Above us and around us, every other island suffers a similar apocalypse. They shift in the sky, their predictable patterns shattering against the will of a god. The islands. Shift. In the sky. The titanic landmasses on which all life exists, the predictable cycles which define every waking moment of our lives, the years we measure time by and the nights during which we rest… it all becomes naught. They slow, they stop, they change direction, and together our world opens like a clamshell, bisecting a path through open air from the lowest mists to the top of the sky.
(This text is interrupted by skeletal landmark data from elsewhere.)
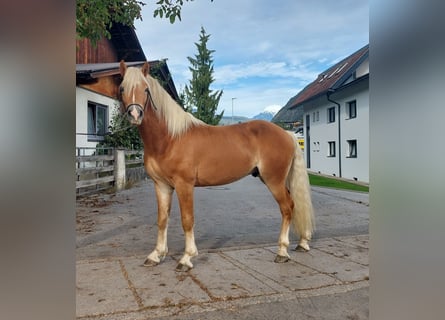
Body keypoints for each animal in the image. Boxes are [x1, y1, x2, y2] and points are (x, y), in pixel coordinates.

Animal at [118, 60, 312, 270]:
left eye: (146, 89)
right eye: (122, 88)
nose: (135, 114)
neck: (169, 138)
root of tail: (287, 134)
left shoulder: (184, 185)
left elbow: (187, 220)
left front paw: (186, 258)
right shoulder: (161, 185)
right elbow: (162, 220)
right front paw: (156, 255)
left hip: (274, 180)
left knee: (287, 207)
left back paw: (282, 251)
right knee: (293, 205)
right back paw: (302, 243)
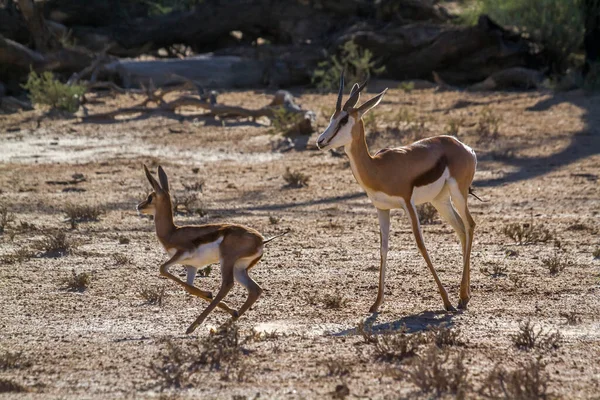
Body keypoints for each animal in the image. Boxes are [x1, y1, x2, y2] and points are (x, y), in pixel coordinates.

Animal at [138, 164, 284, 332]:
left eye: (150, 197)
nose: (139, 206)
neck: (172, 233)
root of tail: (260, 240)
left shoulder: (182, 254)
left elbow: (162, 269)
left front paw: (208, 294)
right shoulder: (192, 266)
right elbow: (189, 287)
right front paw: (215, 299)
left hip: (226, 261)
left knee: (227, 284)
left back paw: (193, 326)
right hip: (239, 268)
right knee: (255, 290)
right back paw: (227, 322)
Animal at [316, 75, 476, 312]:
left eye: (344, 120)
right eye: (331, 118)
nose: (320, 141)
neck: (378, 168)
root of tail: (464, 147)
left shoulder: (408, 204)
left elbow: (421, 245)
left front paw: (446, 302)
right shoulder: (382, 209)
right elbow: (383, 249)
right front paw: (376, 304)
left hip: (459, 194)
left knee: (470, 225)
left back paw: (461, 297)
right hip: (440, 201)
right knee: (461, 230)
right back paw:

And then the Mistwatcher, a passive observer no longer, begins to rise through it. As the islands drift further and further from the empty column in the center, more and more tendrils rise to fill the void. At first they are somewhat familiar, the thin, tapered tips known to us by scale. But then they move higher, and higher, and higher, and they grow thicker, and thicker, and thicker, and we remember in that primal, incomprehensible way that something which already looks large from thousands of miles away is impossibly scaled up close. Tendrils thicker than our island undulate past us, on which eyes larger than my imagination grow. Everything I have ever known, ever could know, is smaller than a single pupil in the impossible mass that rises past us. Its mere presence tugs on us, pulls at us, threatens to lift us off our feet and yank us careening towards the Mistwatcher's rising body, but something holds us firmly to the ground.

The Mistwatcher goes higher, and higher, and higher still, until we finally learn the origin of this calamity's name. Piercing the veil of even the highest islands, I watch in horror as the Mistwatcher opens up the sky and steps directly through it.

And for the first time, there is darkness. And for the first time, there is light.

The yellow mists above us dispelled, the sky broken, we see what lies beyond. Blackness, infinite blackness, salted with specks of white in gorgeous, impossible mosaics. The Mistwatcher swims out into this incomprehensible void, this sky of night, and leaves us behind like a discarded shell, heading towards the only feature in the blackness above: a giant, bright sphere, floating in the darkness, colored white and green and blue. Like a colored glass marble, it rests, gorgeous and impossible. I can't even begin to guess what it might be, the whole event so far beyond my comprehension I may as well be a fly trying to build a city.

All I know is that when the Watcher's tendrils start to wrap around it, the beautiful blue orb cracks, and when the flakes fall apart they fall towards us.